We’re hoping that AMD’s mainstream Zen 2 (7nm-based) processors are set to be unveiled before too long, and fresh speculation has spilled some details on a sample engineering chip.
If the information, which comes from a forum member at HardOCP (apparently with some pedigree concerning AMD rumors, according to Wccftech), is correct, then the Zen 2 (Ryzen 3rd-gen) processor has 8-cores and 16-threads with a base clock of 4GHz and boost to 4.5GHz.
This actually originates from AMD Radeon Technologies Group, apparently, which needed an early engineering sample of the CPU to ensure that video card drivers played nice with the chip.

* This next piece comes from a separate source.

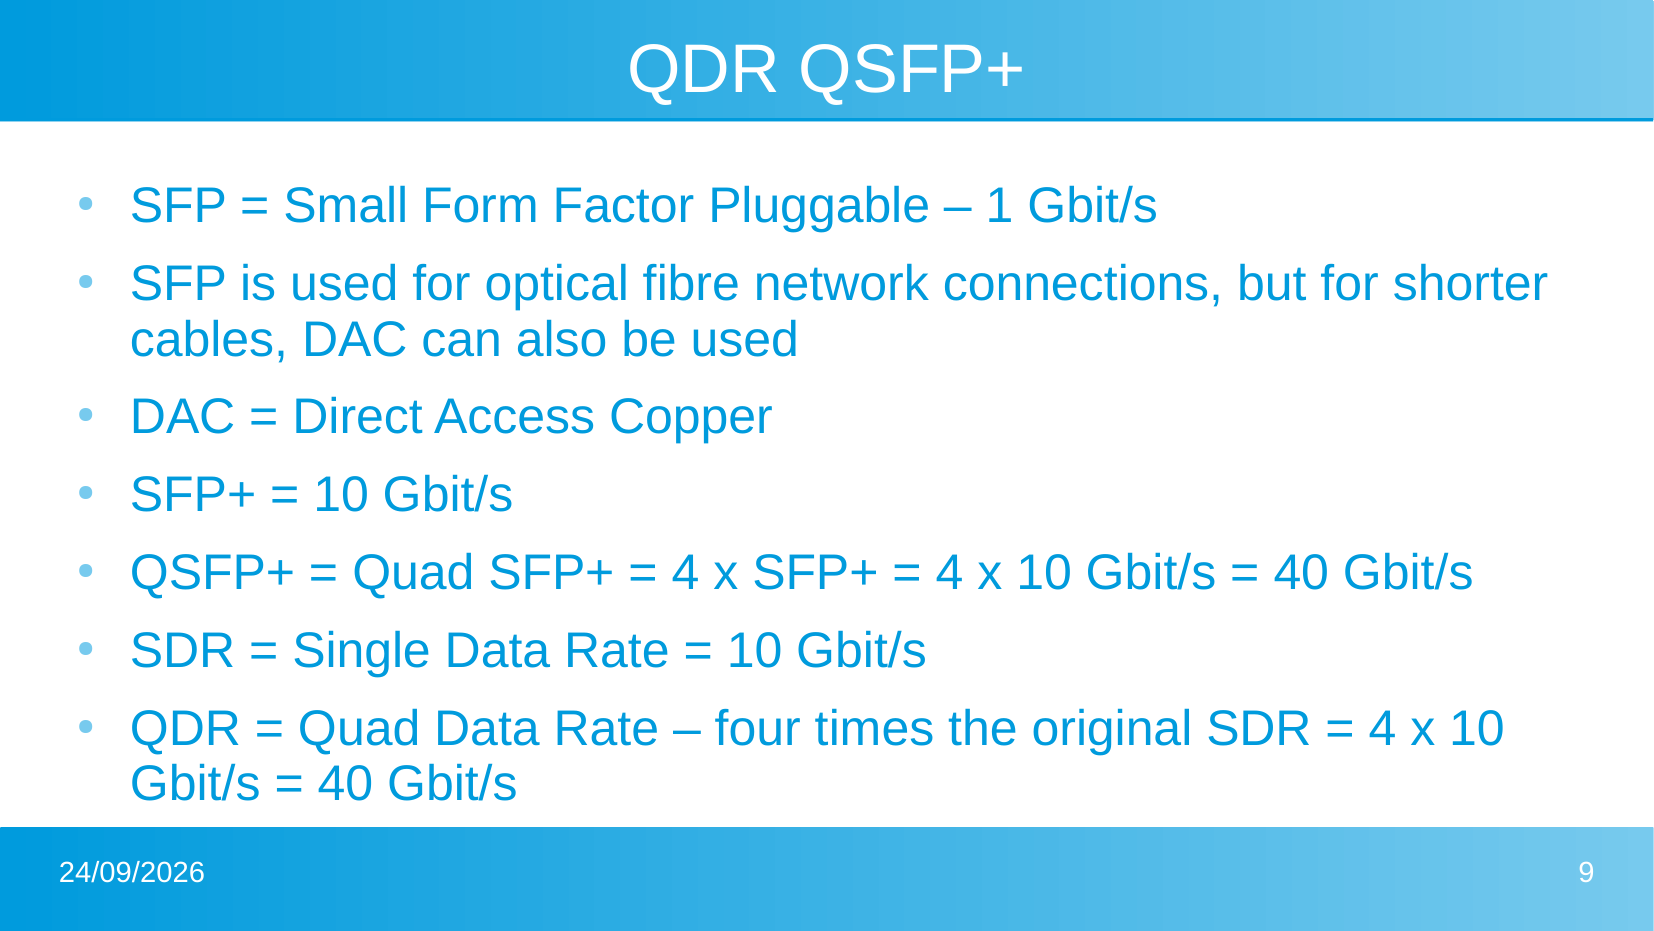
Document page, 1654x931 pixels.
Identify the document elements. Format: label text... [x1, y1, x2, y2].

Apparently it was tested in conjunction with a Radeon RX Vega 64 Liquid graphics card and an AMD motherboard.
The downside is that there was a lot of crashing involved in the testing, according to the source, who indeed noted that some tests had to be run many times because they failed to finish repeatedly. But we can’t draw any conclusions from that, because a level of instability is to be expected with early sample hardware.
Chip comparison
The source of the rumor further specified that the chip was “already nibbling at the Core i7-8700K” in terms of performance. That said, you would hope it would be – that Intel processor is a 6-core part with a base clock of 3.7GHz. But at any rate, trying to compare this early AMD model with Intel’s existing line-up is something of pointless exercise at this stage.
All of this assumes that this speculation is on the mark, of course, and we’d exercise a fair degree of caution in that respect. Still, it’s a potentially exciting glimpse at what AMD has planned nonetheless.
Server (Epyc) processors based on Zen 2 have already been shown off back at Computex, where AMD’s CEO Lisa Su indicated that the firm is now working Zen 2 into retail products. We can expect the first server-targeted chips to launch early next year.
We can apparently look forward to something like a 10 to 15% improvement in instructions per clock with Zen 2, and a maximum of 32-cores on the flagship processor, although there’s allegedly a mighty 64-core CPU for servers.
Earlier this year, AMD said it has already begun work on Zen 5 processors, no less.